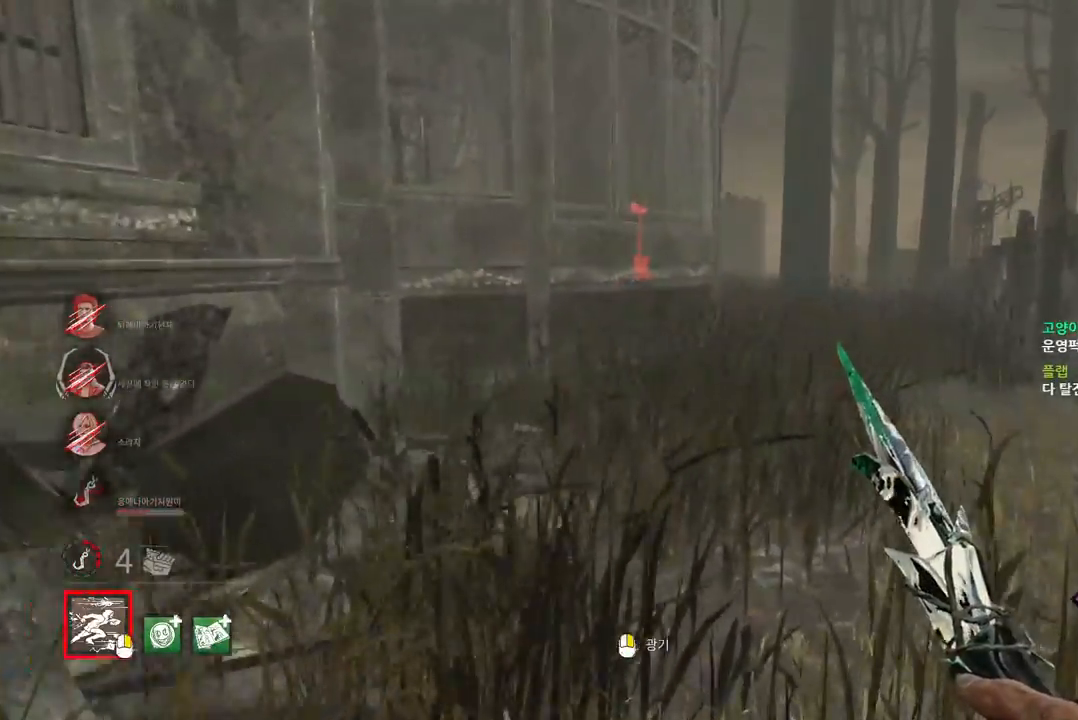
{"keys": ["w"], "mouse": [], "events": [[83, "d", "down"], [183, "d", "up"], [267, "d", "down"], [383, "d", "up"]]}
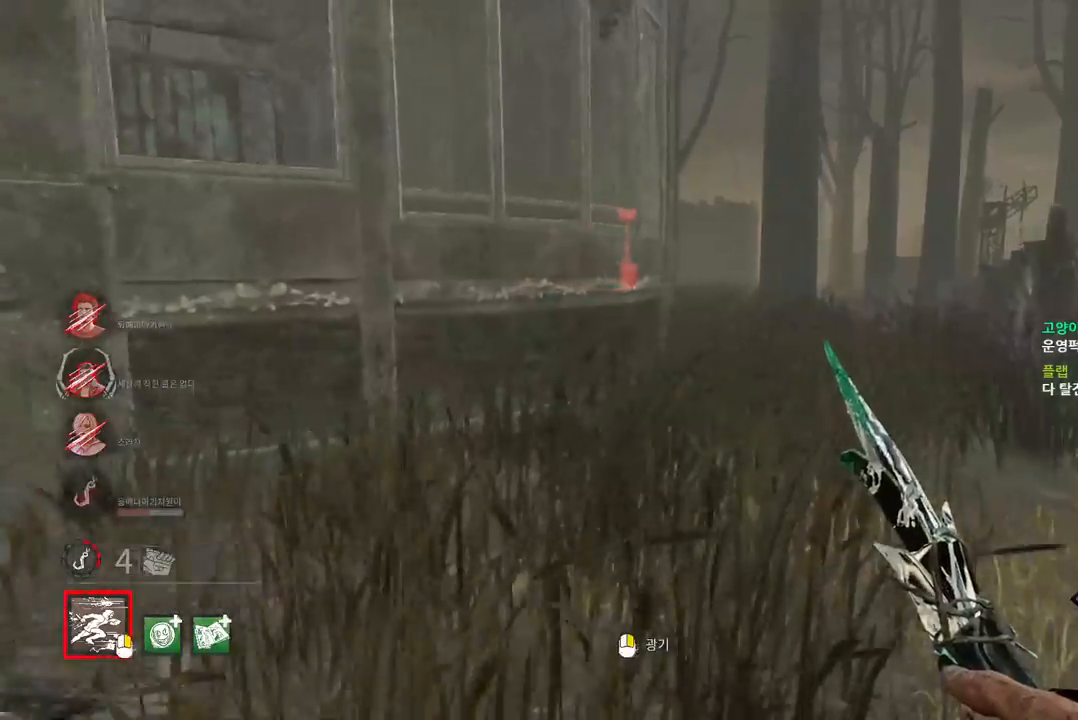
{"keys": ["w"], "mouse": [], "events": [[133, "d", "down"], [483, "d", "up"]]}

************

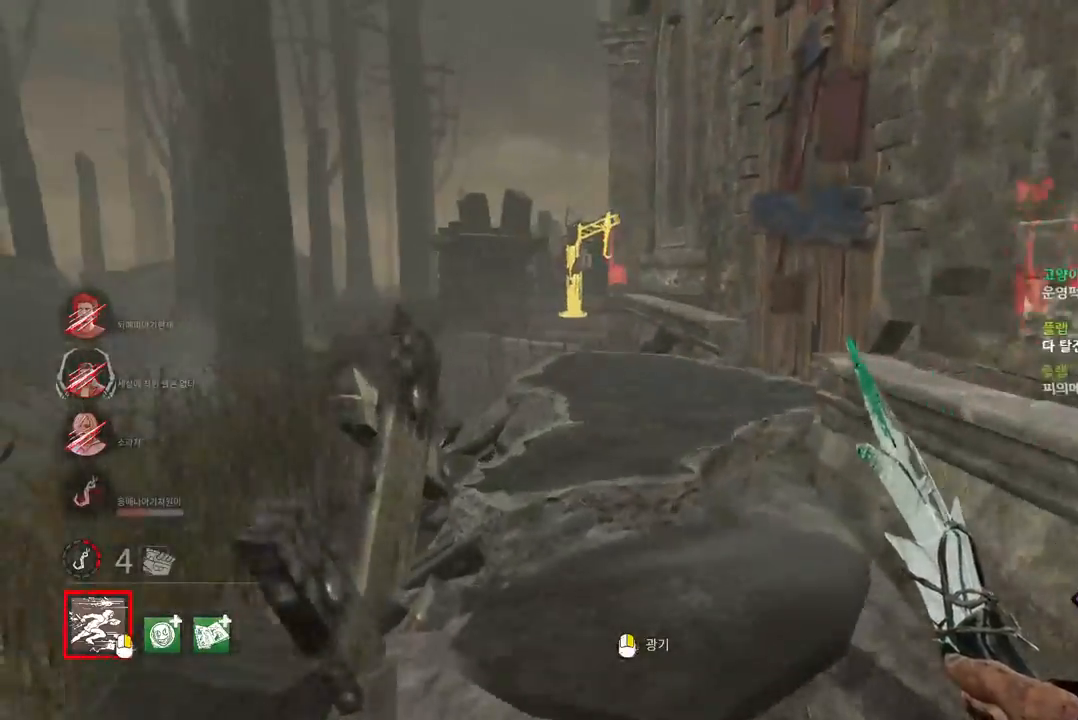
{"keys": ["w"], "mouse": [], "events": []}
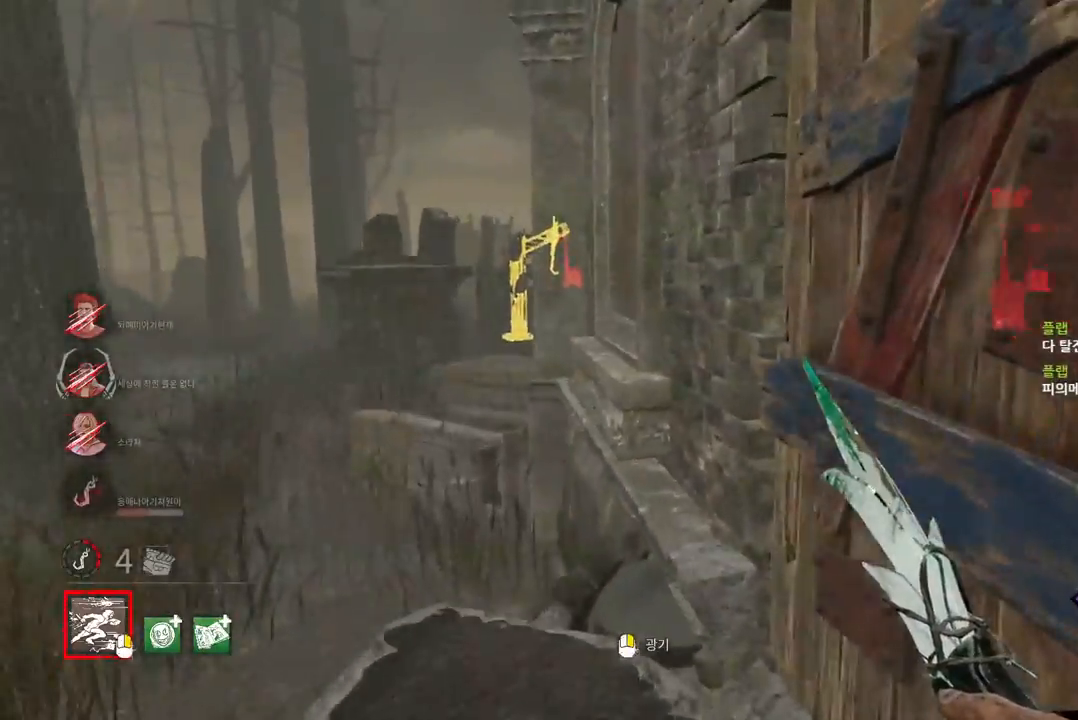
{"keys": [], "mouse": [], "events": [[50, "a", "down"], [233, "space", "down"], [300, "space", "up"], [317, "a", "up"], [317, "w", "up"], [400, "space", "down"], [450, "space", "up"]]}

************

Show me every line of the entries above that holds "down".

{"keys": ["w"], "mouse": [], "events": [[83, "d", "down"], [183, "d", "up"], [267, "d", "down"], [383, "d", "up"]]}
{"keys": ["w"], "mouse": [], "events": [[133, "d", "down"], [483, "d", "up"]]}
{"keys": [], "mouse": [], "events": [[50, "a", "down"], [233, "space", "down"], [300, "space", "up"], [317, "a", "up"], [317, "w", "up"], [400, "space", "down"], [450, "space", "up"]]}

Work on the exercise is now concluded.